Bercow denied it was defamatory. However, Justice Tugendhat concluded that the use of the phrase “innocent face” implied that McAlpine was a paedophile and “pointed the finger of blame”.
Monroe v Hopkins is the third high profile case, and the first since the introduction of the “serious harm” test introduced by the Defamation Act (2013) which requires proof that a Tweet has caused serious reputational damage, beyond being upsetting.
Other cases have been settled out of court.
What are the repercussions of Twibel?
It is not a criminal offence although there are potentially large financial costs to be incurred on both sides.

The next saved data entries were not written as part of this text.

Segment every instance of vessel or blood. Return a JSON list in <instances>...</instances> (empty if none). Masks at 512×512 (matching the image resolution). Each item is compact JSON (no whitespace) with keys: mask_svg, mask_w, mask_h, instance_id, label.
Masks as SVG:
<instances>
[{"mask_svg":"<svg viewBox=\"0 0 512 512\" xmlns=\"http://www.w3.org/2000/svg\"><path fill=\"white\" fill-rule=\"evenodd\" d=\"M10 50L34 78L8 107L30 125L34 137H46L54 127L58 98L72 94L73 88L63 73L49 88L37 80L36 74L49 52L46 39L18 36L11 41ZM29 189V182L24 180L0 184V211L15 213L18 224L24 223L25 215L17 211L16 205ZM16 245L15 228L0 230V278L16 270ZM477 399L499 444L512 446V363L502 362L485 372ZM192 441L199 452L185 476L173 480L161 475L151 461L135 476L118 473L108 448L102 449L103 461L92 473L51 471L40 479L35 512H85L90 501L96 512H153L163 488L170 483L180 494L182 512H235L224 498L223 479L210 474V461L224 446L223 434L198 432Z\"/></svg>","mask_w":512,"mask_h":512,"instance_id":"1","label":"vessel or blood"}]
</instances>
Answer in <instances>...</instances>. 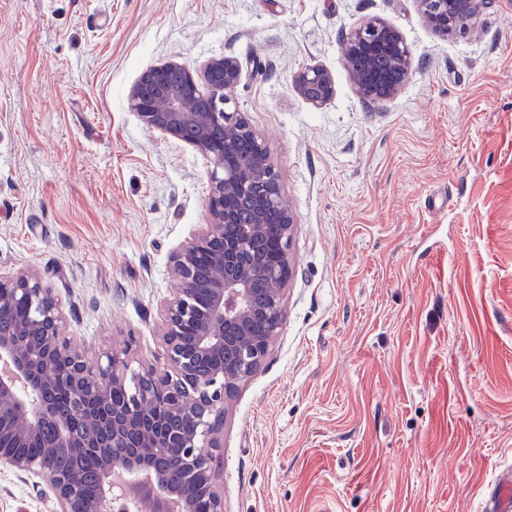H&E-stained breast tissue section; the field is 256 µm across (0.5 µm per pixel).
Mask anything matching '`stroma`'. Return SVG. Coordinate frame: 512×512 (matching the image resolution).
I'll use <instances>...</instances> for the list:
<instances>
[{"mask_svg":"<svg viewBox=\"0 0 512 512\" xmlns=\"http://www.w3.org/2000/svg\"><path fill=\"white\" fill-rule=\"evenodd\" d=\"M371 18L413 55L380 110L341 41ZM224 56L296 219L280 334L224 413V512H482L512 469V0L448 41L416 0H0V275L37 272L75 345L162 357L213 165L128 94ZM310 65L335 77L319 107ZM55 510L0 465V512ZM295 92L312 106L328 102L335 93V78L324 66L312 65L298 72L293 79Z\"/></svg>","mask_w":512,"mask_h":512,"instance_id":"stroma-1","label":"stroma"}]
</instances>
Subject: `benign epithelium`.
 <instances>
[{"label":"benign epithelium","mask_w":512,"mask_h":512,"mask_svg":"<svg viewBox=\"0 0 512 512\" xmlns=\"http://www.w3.org/2000/svg\"><path fill=\"white\" fill-rule=\"evenodd\" d=\"M426 24L444 39L465 38L489 0H416ZM344 58L361 60L364 70L350 72L360 99L371 107L392 100L409 77L411 53L393 27L370 20L343 36ZM388 72L375 70L378 59ZM181 72L190 92L172 86L168 74ZM243 65L232 56L207 61L202 75L175 62L149 69L152 93L135 84L128 104L149 128L183 142L213 163L208 223L198 225L170 256L177 288L160 305L159 336L166 366L136 360L130 345L90 353L70 346L61 302L30 270L0 276V464L46 479L58 512H127L129 490L137 485L155 502V512H200L187 472L207 478L205 512H224V492L215 482L214 451L224 425L225 406L239 383L250 379L267 359L284 319L283 292L291 274L290 244L295 219L281 191L280 176L265 141L228 95L242 78ZM295 92L319 107L335 93V78L312 65L293 79ZM231 132L219 142L214 126ZM252 142L240 159L235 137ZM250 214L247 239L227 236L224 228ZM281 211V225L270 239L266 211ZM211 275H201V264ZM207 295L204 315L197 294ZM22 314H17V310ZM194 329L195 353L182 352V336ZM38 335L42 344L26 350L23 338ZM66 371L76 395L63 410L52 399L46 375ZM135 379L133 400L117 404L112 394ZM187 419L191 426L176 424ZM52 424L55 438L42 441L46 453L28 448ZM135 438L138 448H157L171 465L157 468L144 456L112 455L119 440ZM56 448L69 449L74 464H56ZM98 459L96 490L85 498L84 480L75 461Z\"/></svg>","instance_id":"benign-epithelium-1"}]
</instances>
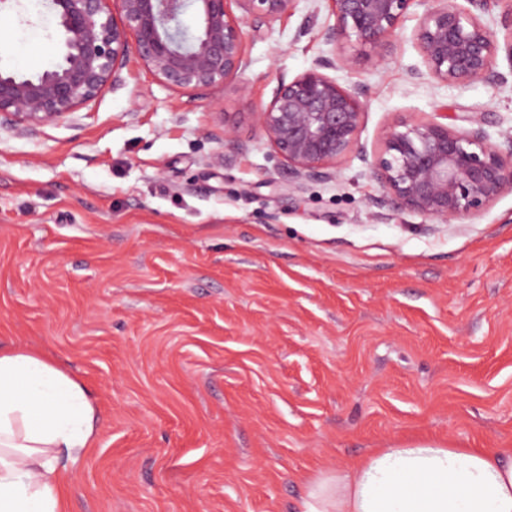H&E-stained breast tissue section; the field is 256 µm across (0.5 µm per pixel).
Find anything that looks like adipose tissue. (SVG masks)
<instances>
[{"mask_svg":"<svg viewBox=\"0 0 512 512\" xmlns=\"http://www.w3.org/2000/svg\"><path fill=\"white\" fill-rule=\"evenodd\" d=\"M96 440L84 386L42 351L0 350V512H66ZM302 512H512V449L421 441L306 477Z\"/></svg>","mask_w":512,"mask_h":512,"instance_id":"ef3b65f1","label":"adipose tissue"}]
</instances>
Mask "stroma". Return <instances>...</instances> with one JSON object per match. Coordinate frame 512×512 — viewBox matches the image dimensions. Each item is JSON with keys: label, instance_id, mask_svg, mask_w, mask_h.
Instances as JSON below:
<instances>
[{"label": "stroma", "instance_id": "stroma-1", "mask_svg": "<svg viewBox=\"0 0 512 512\" xmlns=\"http://www.w3.org/2000/svg\"><path fill=\"white\" fill-rule=\"evenodd\" d=\"M415 0L363 91L360 141L448 113L512 130L497 83L416 79ZM327 0L247 45L223 91H177L134 66L68 120L0 125V345L56 357L91 393L96 441L67 512H300L304 476L432 440L512 448V192L429 221L385 201L371 161L294 186L259 138L279 78L331 47ZM59 59L47 5L0 6V69ZM250 149L225 167L212 110Z\"/></svg>", "mask_w": 512, "mask_h": 512}]
</instances>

“There is an upper limit in libel of £275,000″, said lawyer Iain Wilson of Brett Wilson LLP, a firm specialising in media law. The compensation is symbolic, designed to restore the reputation of the claimant and compensate them for distress and not designed to “punish the wrongdoer”.
Legal costs can reach as much as £500,000 on both sides, with the burden on the loser to pay the winner’s costs. Twibel cases are especially unique when it comes to defendants paying out, as they may not have the resources to do so.
Are there any differences between Twibel and libel?
No. While tweets are more transient and less likely to be seen as widely, if it counts as defaming another individual, it falls under libel laws.
Does follower count matter?
Yes. According to Wilson: “The more followers you have or the more followers people who have retweeted it have, means it’s more likely that serious harm has been sustained.”
Although Twibel and libel are the same in the eyes of the law, the level of potential damage caused is dependent on the number of followers the tweet has been sent to. An important factor in the success of defamation claims is being able to establish that serious reputational harm has been done.
In Monroe v Hopkins, the reach of Hopkins’s tweets was measured by working out how many of the 5.7 million visits to her page in May 2015 were made on the day she posted the first defamatory tweet, May 18.
In his judgment, Justice Warby decided that “quite clearly (Hopkins’s) followers, who number over half a million, shared the confusion you promoted”, subjecting Monroe to a “torrent of abusive and vile comment”.
In instances where few people have seen the tweet, the case could likely be thrown out as “trivial”, Wilson said.
Does a retweet count as Twibel?
Yes, and in some cases, a retweet can do more harm than the original post.
“Republishing a defamatory statement is defamatory in itself. It’s no good to say ‘I was just quoting or retweeting someone’,” says Wilson. If the person who has retweeted has more followers, and potentially more money, they become a more desirable target to sue because the potential for damage – and likelihood of a payout – is greater.
In Cairns v Modi, Wilson remarked that the original tweet was sent out to around 65 people, however it gained prominence by being retweeted and republished in an online story.
Is this an attack on free speech?
Not necessarily as the law strikes a balance through the “serious harm” test.
Although the conversational nature of social media means Twitter exchanges can be equivalent to a “chat in the pub”, according to journalist and media consultant David Banks, tweets can reach a very wide audience.
Damage does not always relate simply to how many people have seen or retweeted the post, but it also depends on if a significant number of people “within the claimant’s community have seen the post,” added Banks.
Should Twitter be doing more?
Twitter operates internationally therefore issuing warnings to users would be timely, costly and ineffectual. Banks points out that many social media users do not read the small print in the first place.
There have been very few instances of Twibel trials to deter users.
Wilson does think a “health-warning” on the sign-up page, which is not just published in small print, could be useful to users who are not familiar with media law.
Mark Stephens, a media lawyer at firm Howard Kennedy, says the issue is not with Twitter itself, but is a case of “self-censorship”.
“We all libel people every day in our gossip. But everything you say on social media is permanent and indelible.”